TO-DO LIST:
**a)** In the post about where old school buses end up, which city is the pictured bus actually from?
**b)** Carry on the post about where old school buses end up, picking up after its final sentence.
-- START OF SOURCE PASSAGE --
Monday, August 16, 2010

Where school buses go to die

What happens to that dear 'ol bus that would take you to school and back when you were a kid? Well, apparently, the school buses all have their different personalities, just like the rest of us, and they all go in a number of different ways. And what do a lot of retired Americans do now? Why, they dress up in bright and loud outfits and take a trip to Central America - school buses are no different:

The brightly colored, former school bus is the backbone of the public transportation networks in places like Panama City, Panama. This one is actually from Cochabamba, Bolivia, which is a place that most Americans (and American school buses) don't generally reach, but it certainly looks the part of its Central American brethren.
-- END OF SOURCE PASSAGE --
-- START OF EXTRACTED DATA --
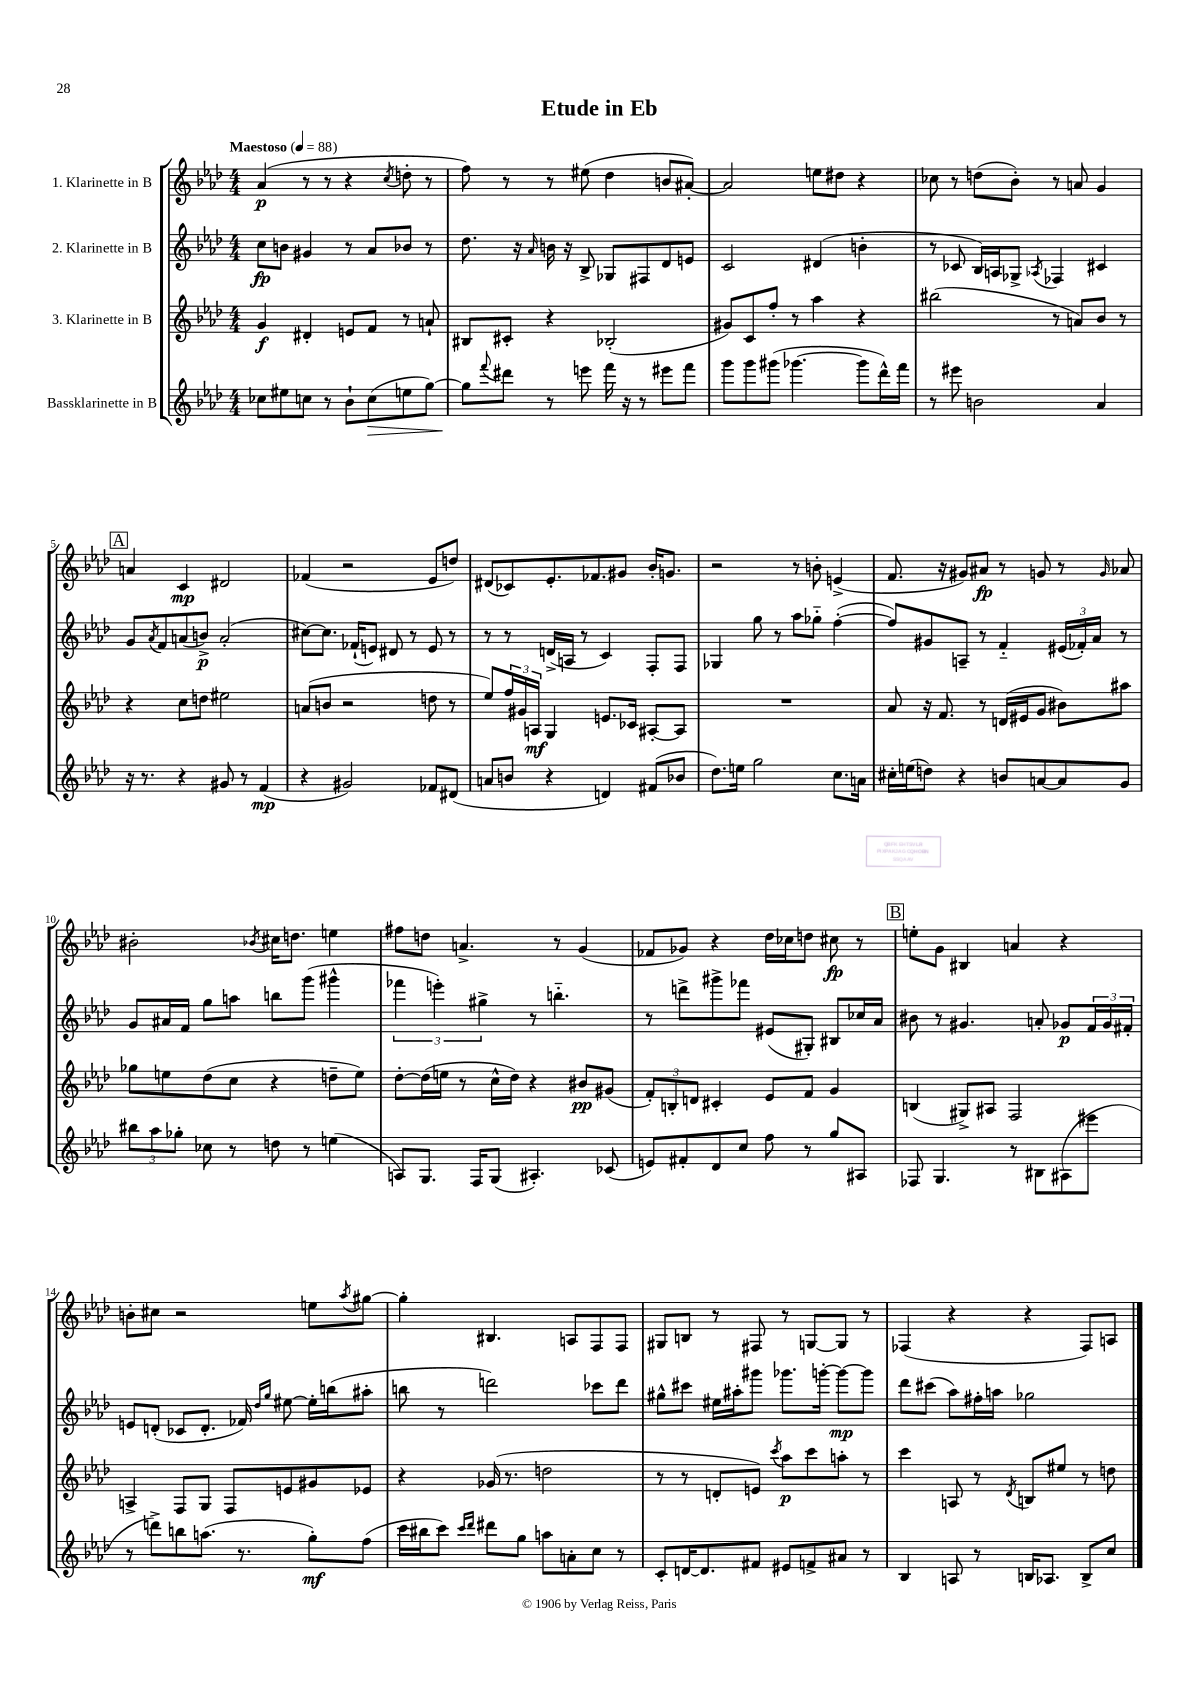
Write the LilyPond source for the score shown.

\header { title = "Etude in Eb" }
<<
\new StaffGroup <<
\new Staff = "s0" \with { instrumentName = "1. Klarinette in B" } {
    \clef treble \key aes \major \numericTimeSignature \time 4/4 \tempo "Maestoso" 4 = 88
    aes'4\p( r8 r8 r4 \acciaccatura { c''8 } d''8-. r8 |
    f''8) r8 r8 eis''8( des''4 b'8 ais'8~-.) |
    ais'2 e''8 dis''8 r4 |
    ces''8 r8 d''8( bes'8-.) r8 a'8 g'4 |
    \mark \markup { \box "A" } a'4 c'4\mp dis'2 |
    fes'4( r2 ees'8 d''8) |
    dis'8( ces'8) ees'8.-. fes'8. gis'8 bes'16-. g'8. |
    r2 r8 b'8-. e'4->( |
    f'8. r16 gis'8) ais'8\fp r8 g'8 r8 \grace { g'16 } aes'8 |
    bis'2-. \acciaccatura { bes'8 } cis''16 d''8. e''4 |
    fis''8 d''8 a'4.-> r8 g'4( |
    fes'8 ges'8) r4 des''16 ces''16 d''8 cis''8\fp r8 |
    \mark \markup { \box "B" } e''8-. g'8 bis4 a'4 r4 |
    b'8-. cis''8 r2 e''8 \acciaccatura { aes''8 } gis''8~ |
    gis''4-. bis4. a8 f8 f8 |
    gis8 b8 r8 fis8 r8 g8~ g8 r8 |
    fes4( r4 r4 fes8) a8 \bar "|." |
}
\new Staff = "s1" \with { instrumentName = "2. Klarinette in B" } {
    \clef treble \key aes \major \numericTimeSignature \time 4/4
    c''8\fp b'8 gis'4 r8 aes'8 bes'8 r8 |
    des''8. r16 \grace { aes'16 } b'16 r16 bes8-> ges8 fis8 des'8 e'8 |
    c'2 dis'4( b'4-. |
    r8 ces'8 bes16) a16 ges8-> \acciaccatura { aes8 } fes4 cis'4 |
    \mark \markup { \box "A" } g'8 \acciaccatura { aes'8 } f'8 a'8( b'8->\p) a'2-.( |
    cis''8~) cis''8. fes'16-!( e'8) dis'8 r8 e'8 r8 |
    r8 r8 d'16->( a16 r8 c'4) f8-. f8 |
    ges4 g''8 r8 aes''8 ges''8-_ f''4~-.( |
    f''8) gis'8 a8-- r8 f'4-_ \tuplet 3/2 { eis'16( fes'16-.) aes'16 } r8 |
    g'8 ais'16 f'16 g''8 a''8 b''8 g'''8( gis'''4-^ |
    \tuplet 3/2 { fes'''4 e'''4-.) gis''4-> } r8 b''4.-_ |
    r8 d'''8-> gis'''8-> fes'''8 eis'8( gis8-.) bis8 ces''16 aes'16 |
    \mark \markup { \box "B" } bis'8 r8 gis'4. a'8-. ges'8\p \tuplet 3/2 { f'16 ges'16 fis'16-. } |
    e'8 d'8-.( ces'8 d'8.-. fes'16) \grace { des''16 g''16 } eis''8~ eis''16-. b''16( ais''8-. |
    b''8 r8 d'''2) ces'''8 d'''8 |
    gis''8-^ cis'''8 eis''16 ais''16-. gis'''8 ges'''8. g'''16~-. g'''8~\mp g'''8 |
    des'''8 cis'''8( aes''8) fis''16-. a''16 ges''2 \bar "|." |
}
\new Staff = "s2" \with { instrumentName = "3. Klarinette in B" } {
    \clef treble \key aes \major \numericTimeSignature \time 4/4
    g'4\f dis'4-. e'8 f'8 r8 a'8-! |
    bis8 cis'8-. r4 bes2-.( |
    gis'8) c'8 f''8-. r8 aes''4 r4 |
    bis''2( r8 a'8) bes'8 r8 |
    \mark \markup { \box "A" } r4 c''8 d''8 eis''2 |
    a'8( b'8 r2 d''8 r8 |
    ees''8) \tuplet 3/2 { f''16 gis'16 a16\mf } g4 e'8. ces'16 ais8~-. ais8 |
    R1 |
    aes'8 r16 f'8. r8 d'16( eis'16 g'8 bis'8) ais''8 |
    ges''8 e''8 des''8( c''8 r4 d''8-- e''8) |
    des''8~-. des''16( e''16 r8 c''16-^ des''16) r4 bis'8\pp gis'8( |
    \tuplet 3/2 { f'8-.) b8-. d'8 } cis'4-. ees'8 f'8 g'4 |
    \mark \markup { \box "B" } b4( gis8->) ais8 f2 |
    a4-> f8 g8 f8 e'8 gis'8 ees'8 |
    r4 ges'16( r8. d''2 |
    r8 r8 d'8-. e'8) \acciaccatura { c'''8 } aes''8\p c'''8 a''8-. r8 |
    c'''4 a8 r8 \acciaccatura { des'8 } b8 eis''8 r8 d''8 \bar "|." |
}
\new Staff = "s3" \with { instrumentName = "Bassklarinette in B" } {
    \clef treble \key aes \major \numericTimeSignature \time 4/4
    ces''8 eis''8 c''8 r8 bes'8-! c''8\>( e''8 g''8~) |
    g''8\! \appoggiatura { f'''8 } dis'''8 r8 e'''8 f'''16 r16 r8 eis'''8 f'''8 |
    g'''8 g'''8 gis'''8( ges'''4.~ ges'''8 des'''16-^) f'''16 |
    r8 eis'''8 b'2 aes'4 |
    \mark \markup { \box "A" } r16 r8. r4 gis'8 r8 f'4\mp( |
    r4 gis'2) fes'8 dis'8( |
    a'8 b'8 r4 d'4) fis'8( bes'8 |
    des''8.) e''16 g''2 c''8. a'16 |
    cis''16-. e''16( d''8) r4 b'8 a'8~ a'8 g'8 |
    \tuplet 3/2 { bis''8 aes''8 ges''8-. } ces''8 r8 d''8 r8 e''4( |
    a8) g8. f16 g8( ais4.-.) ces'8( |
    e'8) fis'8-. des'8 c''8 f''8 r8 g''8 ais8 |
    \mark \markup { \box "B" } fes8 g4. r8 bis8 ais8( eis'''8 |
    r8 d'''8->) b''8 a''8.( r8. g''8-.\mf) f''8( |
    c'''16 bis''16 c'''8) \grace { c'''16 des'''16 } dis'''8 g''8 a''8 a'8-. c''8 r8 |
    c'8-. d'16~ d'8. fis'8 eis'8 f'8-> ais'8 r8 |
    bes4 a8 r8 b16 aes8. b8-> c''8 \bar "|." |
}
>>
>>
-- END OF EXTRACTED DATA --
SOLVED TASKS:
**a)** Cochabamba, Bolivia.

**b)**
The ones who invested more time and money into their financial retirement planning during the long days of carting screaming, bratty little kids around the suburbs have a few more options. Instead of working through retirement on the mean streets of Panama City, they are able to afford to settle down in relative peace and comfort not far from the azure waters of the Pacific Ocean, near a Central American beach:

Witness this former North American workhorse now administering a surf camp at the beach town of Tamarindo, Costa Rica. Life under the palm trees is pretty peaceful in Tamarindo!

Unfortunately, life in Central and South America is fraught with danger, and there's constant competition for jobs from newer, younger, fresher immigrants coming across the border from up North, so not everyone can keep up. And when the time comes when you are no longer up to the task of being a brightly painted, suspension-optional transportation kog in a Central American municipality's public transport scheme, you are just put out to pasture in the fields of, say, Western Argentina

With the Andes providing a dramatic backdrop. If you are fortunate, like this guy, your final resting place will be near a National Monument - Puente del Inca here, and within a short hike from Aconcagua, South America's tallest peak

But not all Americans travel outside the country in their retirement years - many simply try to take in the many, many natural sites that North America has to offer. And the school buses are right there with them!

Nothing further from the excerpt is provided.